Prior to 1997, the Pontiac Montana was known as the Trans Sport, a minivan. As part of the available trim levels available for its Trans Sport minivan for that year, Pontiac added the “Montana.” Due to the immense popularity of the package, the entire line became known as the Pontiac Montana from 1999 forward in the United States, and from 2000 onward in Canada. Until 2005, the Montana had a distinctive minivan look. For that year’s production, the Montana was redesigned to resemble an SUV by giving the nose a makeover. This resulted in the hood being less aerodynamic and higher. Due to sluggish sales, Pontiac discontinued the Montana in 2006, though it was still sold in Canada until GM shuttered the Pontiac line in 2009.

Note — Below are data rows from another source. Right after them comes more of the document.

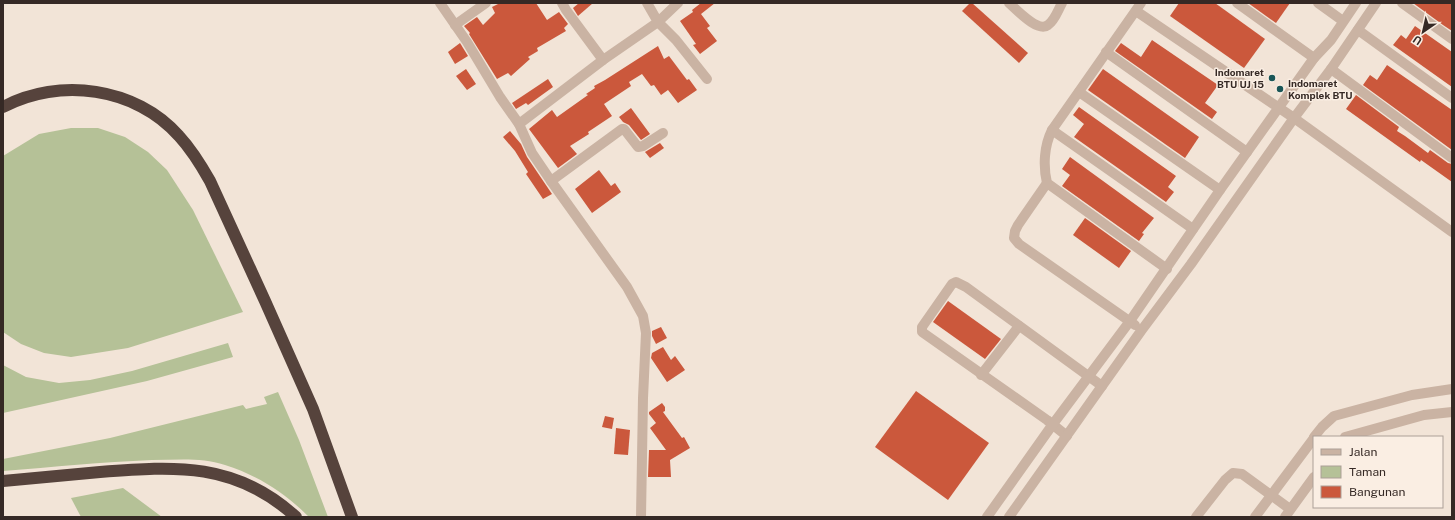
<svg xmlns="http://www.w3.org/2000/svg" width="1455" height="520" font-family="'Public Sans',sans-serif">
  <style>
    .green { fill: #b5c197 }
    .building { fill: #cb583c }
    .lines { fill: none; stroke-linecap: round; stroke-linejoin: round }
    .minor { stroke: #cab3a3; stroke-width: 10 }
    .highway { stroke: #56433c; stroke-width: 12 }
    .poi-dot { fill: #1a5657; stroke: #faeee3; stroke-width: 1.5 }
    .labels { text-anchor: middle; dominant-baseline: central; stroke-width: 3; stroke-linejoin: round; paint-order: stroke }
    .poi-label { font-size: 10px; font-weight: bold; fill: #352925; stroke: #faeee3; text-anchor: end }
  </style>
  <rect width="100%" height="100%" fill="#f2e4d7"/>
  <g class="green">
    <polygon points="71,128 98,128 125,137 148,152 167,170 193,210 243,312 128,348 71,357 44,353 21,344 3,332 3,156 39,134"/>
    <polygon points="228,343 233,357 147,381 3,413 3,365 26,377 59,383 90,380 132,371"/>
    <path d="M278,392L299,440L328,517H309C284,492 259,476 225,465C201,457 177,460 152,460C102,462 53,467 3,471V459L110,438L243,405L246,409L267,404L264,397Z"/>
    <polygon points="123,488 162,517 81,517 71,498"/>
  </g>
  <g class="building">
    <polygon points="500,3 536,3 547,20 559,12 568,24 564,28 566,31 537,48 538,51 528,57 530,59 511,76 508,73 497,79 469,34 470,33 464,26 477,17 483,25 495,13 492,7"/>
    <polygon points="579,3 593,3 578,16 573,8"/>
    <polygon points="701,3 715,3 701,14 710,26 707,28 717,41 700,54 693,45 696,44 680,21 693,12 692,10"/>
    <polygon points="970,3 972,3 1028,53 1019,63 962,11"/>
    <polygon points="1179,3 1215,3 1265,39 1244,68 1170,16"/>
    <polygon points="1248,3 1290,3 1276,23"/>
    <polygon points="1413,3 1452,3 1452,31 1443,25"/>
    <polygon points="1415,26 1452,52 1452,87 1393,45 1401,35 1406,39"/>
    <polygon points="1152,40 1218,85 1205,103 1217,112 1212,119 1115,51 1121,43 1141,57"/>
    <polygon points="460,43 468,56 455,64 448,52"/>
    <polygon points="658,46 664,59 669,56 687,80 689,79 697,90 678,103 668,90 661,95 654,85 651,86 642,74 629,82 631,86 604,104 612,116 588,132 589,134 570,146 577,154 558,168 529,129 552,110 557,117 588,95 586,94 595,88 594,86 605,80"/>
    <polygon points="1387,65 1452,110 1452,150 1363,85 1370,75 1377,80"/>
    <polygon points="466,69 476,84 467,90 456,76"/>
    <polygon points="1103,69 1199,137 1185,158 1088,90"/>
    <polygon points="548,79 553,87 528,105 526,103 516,109 512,103"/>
    <polygon points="1356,95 1399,127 1397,131 1405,136 1428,153 1430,150 1448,163 1452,164 1452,182 1421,160 1420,162 1346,109"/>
    <polygon points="1079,107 1176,176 1168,187 1174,192 1166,202 1074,137 1084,124 1073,115"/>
    <polygon points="631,108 650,134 641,140 629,125 623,122 619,117"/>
    <polygon points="510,131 521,144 527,157 552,194 543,199 526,174 528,172 515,151 503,137"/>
    <polygon points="660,143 664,148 650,158 645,152"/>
    <polygon points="1070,157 1154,218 1142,233 1144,234 1139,241 1062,186 1070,175 1062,169"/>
    <polygon points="599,170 611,186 615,183 621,192 592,213 575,189"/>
    <polygon points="1085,218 1131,251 1119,268 1073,235"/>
    <polygon points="948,301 1001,339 985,359 933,322"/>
    <polygon points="661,327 667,338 656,344 652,336 652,331"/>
    <polygon points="663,347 671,360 675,356 685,370 667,382 651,358 652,353"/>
    <polygon points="916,391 989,443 948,500 875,447"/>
    <polygon points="662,403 665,407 665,411 663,412 682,438 684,437 690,448 670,460 671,477 648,477 649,450 666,450 650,428 656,423 649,414 649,412"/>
    <polygon points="605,416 614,418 612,429 602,427"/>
    <polygon points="616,428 630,430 628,455 614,454"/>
  </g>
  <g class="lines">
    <g class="minor">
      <polyline points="440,3 467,42 500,97 519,124 532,153 551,181 627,287 643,316 646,333 643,398 641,517"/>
      <polyline points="562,3 566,10 603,60"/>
      <polyline points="678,3 658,22 676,40 707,79"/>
      <path d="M1009,3C1017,10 1038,33 1048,25C1055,20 1058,10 1062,3"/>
      <path d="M1141,3L1052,130C1044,146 1043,166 1047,183L1167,269"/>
      <polyline points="1237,3 1314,58"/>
      <polyline points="1318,3 1343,21"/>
      <polyline points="1402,3 1452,39"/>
      <polyline points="1136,11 1294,118 1452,232"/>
      <polyline points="455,25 486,3"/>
      <polyline points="1358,30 1452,98"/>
      <polyline points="1106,52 1247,152"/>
      <polyline points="1331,69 1452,158"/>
      <polyline points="1079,92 1220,190"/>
      <polyline points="519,124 603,60 658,22 647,3"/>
      <polyline points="1052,130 1193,229"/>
      <polyline points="551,181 622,129 624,129 638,147 643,146 663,133"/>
      <polyline points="1047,183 1018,225 1015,231 1014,238 1019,244 1135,325"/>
      <polyline points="981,375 1019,326"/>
      <polyline points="1067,436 1047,420 922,332 922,327 952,284 956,282 966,287 1102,386"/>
      <polyline points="1314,437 1322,427 1334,416 1412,395 1452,389"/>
      <polyline points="1345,437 1424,415 1452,412"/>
      <polyline points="987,517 1053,424 1130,321 1220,190 1314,58 1331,40 1356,3"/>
      <polyline points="1009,517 1141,331 1191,264 1294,118 1331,69 1376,3"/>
      <polyline points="1196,517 1225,480 1233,473 1242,474 1290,509"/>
      <polyline points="1255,517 1314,438"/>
      <polyline points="1285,517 1314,477"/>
    </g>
    <g class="highway">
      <path d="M3,107C59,77 136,87 179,136C191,149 201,165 210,181L265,301L313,409L352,517"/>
      <path d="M3,481C35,478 68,475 100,472C176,466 236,462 296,517"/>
    </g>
  </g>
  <g class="poi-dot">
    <circle cx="1272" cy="78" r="4"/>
    <circle cx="1280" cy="89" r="4"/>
  </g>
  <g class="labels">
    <g class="poi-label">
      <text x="1264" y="72">Indomaret<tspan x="1264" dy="12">BTU UJ 15</tspan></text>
      <text x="1288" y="83" text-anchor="start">Indomaret<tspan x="1288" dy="12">Komplek BTU</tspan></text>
    </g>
  </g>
  <rect width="1455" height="520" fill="none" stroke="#352925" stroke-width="8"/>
  <rect x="1313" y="436" width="130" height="72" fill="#faeee3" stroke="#ab9f97"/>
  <rect x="1321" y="449" width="20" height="6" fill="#cab3a3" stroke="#ab9f97"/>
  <text x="1349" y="456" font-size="12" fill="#352925">Jalan</text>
  <rect x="1321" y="466" width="20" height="12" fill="#b5c197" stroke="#ab9f97"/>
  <text x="1349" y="476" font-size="12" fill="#352925">Taman</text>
  <rect x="1321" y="486" width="20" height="12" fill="#cb583c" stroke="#ab9f97"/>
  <text x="1349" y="496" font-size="12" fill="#352925">Bangunan</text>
  <g transform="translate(1423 32) rotate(214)" stroke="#faeee3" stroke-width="3" paint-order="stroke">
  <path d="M0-3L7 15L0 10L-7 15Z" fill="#352925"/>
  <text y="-6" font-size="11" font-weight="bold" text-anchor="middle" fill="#352925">U</text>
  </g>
</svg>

In 1994, Pontiac introduced the Sunbird’s replacement, the Sunfire. With the name change, Pontiac also ushered in sweeping changes in its body style. Available as a convertible, coupe or sedan, the Sunbird shares its J-body styling with the Chevrolet Cavalier. The Sunbird was produced for 11 years until 2005. During that time, it underwent two major facelifts in design. In 2000, the plastic cladding that was often seen on Pontiac vehicles of that time period, was added. In 2003, an updated and sleeker look emerged for the Sunbird. Production for this car began to wind down with only the coupe available in the United States from 2003 until 2005. Mexico and Canada continued to see the Sunfire available in its sedan model until production ceased in 2005. GM rolled out the G5 as the Sunfire’s replacement in Canada in 2006 and the United States in 2007.